ACTIVITY LIST:
**1.** In the text on the SEC's pay disclosure rules, why was the threshold for disclosing related party transactions raised to $120,000?
**2.** Please continue the text on the SEC's pay disclosure rules from where it stops.

PAGE EXTRACT:

╭──

Still, measured against the stated goal of making pay more transparent, the
SEC's new rules haven't been a complete success. Cox has publicly
complained that some companies' disclosures have been "really horrid."
The sections where the SEC asked companies to provide plain-English
descriptions of their compensation policies are often filled with gobbledygook,
some readers say.
Most "are incomprehensible I would imagine to most shareholders," said Paul
Hodgson, an analyst at the Corporate Library.
Almost half of the large companies Wyatt studied early in the disclosure
season chose not to reveal how high they set the bar for bonuses and other forms
of incentive pay. The SEC allowed them to omit specific performance goals, such
as earnings targets, if they regarded them as competitively sensitive.
In some areas, the SEC deliberately made the disclosures less revealing --
for example, when companies engage in potential conflicts of interest by doing
business with their own officers, directors or members of insiders' families.
The SEC raised the threshold for disclosure of so-called related party
transactions to $120,000, from $60,000. The threshold had last been revised in
1984, and the change was meant to adjust for inflation, Cox said.

╰──

Transcribed page contents:
╭──

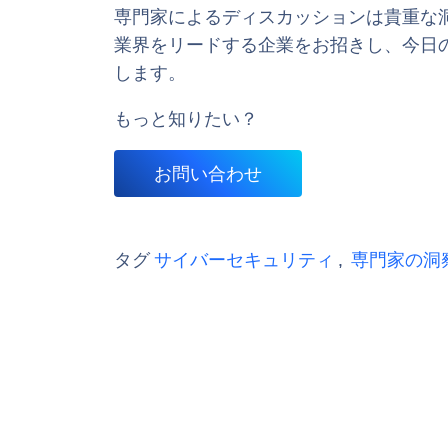
専門家によるディスカッションは貴重な
業界をリードする企業をお招きし、今日
します。
もっと知りたい？
お問い合わせ
タグ
サイバーセキュリティ
,
専門家の洞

╰──

TASK-BY-TASK ANSWERS:
**1.** The threshold had last been revised in 1984, and according to Cox, raising it from $60,000 to $120,000 was meant to adjust for inflation.

**2.**
As a result of the change, a board member's son or daughter could be hired by
the company at a salary of $115,000 "and not a single investor would know of
that potential conflict and the fact that it may be undermining the director's
independence," said Daniel Pedrotty, who scrutinizes executive pay for the AFL-CIO.
Meanwhile, some of the most eye-popping numbers have disappeared from the
disclosures.
In past years, companies were required to report the value of executives'
outstanding stock options -- showing, for example, that William W. McGuire,
chairman and chief executive of UnitedHealth Group, ended 2005 with options he could have cashed
in at a gain of $1.6 billion, plus $174.9 million worth of options that had not
yet vested. McGuire later stepped down after a company investigation found
irregularities in how the Minneapolis health insurer dispensed options.
This year, raw data such as the exercise price for each batch of options is
disclosed, but investors have to crunch the numbers for themselves.
The year-end values were omitted to make room for other information, said
Paula Dubberly of the SEC's division of corporation finance.
One controversial aspect of the new system involves a last-minute change the
SEC adopted in December, without a public vote. In computing total annual
compensation, the SEC decreed, companies should spread the value of a stock or
option grant over its multiyear vesting period instead of counting the full
value of the grant in the year in which it was made.
Critics suspected that the SEC's approach would enable companies to report
lower pay totals, but the SEC says it hasn't worked out that way. Chief
executives at 62 of the 100 largest companies reported equal or higher total
compensation using the approach prescribed by the SEC, according to the
agency.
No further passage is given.